Sometimes, these eruptions of radiation also trigger coronal mass ejections (CMEs), which are explosions of the Sun’s plasma.
It’s been a busy few weeks for the Sun, with multiple active sunspots sending off flares. Solar activity occurs in regular 11-year cycles, which have been recorded since 1775. The Sun is currently in Solar Cycle 25 and is in a period of ramping up its activity.
Solar Cycle 25 is expected to peak in late 2024 or early 2025, meaning that the frequency of sunspots, solar flares and CMEs are expected to increase.
Some of those flares and CMEs are likely to be more impactful than the middling double-M1s the Sun just threw out. Just last week, on April 19 and 20, a different sunspot (AR2992) erupted with a powerful X-class flare.
X-flares are 10 times as powerful as M-class flares and can cause radiation storms that disrupt satellites, radio communications and even the power grid on Earth. Luckily, Earth did not bear the full brunt of last week’s X-flare, as the sunspot was not facing directly toward the planet.
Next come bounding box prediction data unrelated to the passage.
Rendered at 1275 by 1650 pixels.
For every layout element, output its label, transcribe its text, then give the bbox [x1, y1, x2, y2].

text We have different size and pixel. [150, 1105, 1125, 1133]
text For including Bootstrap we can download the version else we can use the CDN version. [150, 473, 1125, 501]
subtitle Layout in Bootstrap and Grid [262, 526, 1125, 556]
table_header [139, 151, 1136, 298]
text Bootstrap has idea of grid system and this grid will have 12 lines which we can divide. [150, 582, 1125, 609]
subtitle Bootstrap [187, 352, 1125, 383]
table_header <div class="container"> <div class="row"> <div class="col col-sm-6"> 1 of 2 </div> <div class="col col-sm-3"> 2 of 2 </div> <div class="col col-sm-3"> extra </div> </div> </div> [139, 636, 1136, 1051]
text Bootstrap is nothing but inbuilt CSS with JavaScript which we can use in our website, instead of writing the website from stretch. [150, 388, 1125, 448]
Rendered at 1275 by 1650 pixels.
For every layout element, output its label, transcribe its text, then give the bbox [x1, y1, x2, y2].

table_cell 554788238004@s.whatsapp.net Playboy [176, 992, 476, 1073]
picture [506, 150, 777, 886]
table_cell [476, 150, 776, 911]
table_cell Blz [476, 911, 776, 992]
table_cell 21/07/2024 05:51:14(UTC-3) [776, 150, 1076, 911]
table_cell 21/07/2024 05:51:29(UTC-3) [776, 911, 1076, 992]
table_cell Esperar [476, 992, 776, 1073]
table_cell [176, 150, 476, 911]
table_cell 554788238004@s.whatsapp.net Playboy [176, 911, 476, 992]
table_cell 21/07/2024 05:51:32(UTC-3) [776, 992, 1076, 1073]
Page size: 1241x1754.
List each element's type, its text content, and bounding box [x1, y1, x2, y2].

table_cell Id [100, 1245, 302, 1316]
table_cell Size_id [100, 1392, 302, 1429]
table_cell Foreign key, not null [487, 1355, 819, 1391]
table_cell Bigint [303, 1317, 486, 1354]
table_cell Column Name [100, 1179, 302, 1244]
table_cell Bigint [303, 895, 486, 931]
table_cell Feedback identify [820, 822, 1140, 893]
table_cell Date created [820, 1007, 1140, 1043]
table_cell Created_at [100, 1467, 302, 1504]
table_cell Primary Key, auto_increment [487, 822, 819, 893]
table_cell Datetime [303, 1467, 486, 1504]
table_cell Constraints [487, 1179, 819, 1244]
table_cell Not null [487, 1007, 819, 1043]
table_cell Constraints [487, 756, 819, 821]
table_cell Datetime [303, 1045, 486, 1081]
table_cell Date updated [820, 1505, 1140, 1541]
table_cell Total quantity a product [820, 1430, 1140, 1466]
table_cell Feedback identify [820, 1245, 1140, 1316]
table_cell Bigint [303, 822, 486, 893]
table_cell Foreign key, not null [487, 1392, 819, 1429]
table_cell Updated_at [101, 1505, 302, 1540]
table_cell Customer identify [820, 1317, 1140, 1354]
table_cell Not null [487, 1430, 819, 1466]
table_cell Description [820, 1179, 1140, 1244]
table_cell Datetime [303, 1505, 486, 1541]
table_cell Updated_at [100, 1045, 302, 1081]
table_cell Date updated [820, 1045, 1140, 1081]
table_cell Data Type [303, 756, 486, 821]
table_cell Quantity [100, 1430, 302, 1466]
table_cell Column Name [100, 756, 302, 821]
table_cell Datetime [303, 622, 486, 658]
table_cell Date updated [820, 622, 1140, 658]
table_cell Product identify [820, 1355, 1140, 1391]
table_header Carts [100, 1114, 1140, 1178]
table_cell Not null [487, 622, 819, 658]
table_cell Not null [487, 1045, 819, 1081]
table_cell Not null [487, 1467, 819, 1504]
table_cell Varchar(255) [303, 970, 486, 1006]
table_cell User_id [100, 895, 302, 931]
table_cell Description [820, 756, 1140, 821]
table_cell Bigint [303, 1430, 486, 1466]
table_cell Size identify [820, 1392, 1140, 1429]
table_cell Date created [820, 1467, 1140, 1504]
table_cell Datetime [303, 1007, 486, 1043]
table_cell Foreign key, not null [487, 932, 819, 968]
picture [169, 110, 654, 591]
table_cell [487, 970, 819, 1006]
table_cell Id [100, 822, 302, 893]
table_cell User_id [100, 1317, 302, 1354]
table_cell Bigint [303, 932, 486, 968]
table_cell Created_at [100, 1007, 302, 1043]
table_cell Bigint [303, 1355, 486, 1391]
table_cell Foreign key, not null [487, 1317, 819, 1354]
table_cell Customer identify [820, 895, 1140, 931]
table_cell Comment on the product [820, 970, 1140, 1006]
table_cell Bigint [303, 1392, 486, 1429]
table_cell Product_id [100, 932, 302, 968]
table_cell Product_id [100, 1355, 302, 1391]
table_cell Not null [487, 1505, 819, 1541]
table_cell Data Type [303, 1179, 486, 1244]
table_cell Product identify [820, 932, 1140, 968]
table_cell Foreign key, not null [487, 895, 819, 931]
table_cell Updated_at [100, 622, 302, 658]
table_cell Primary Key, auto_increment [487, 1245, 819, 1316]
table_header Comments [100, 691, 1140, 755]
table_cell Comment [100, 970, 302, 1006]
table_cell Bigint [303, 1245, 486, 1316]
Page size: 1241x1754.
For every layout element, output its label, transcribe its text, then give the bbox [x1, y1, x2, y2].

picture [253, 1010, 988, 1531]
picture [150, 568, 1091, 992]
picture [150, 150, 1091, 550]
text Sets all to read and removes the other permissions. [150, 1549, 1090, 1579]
Large solar flares and CMEs can also trigger gorgeous auroras farther south from Earth’s poles than is typical. Solar particles from the Sun interact with the magnetic fields surrounding Earth, exciting air molecules in the upper atmosphere and causing them to give off photons of light. The result? Shifting curtains of light in greens, blues and pinks.
As the Sun continues its unsettled activities, aurora forecasts can be found at the National Oceanic and Atmospheric Administration (NOAA) Space Weather Prediction Centre.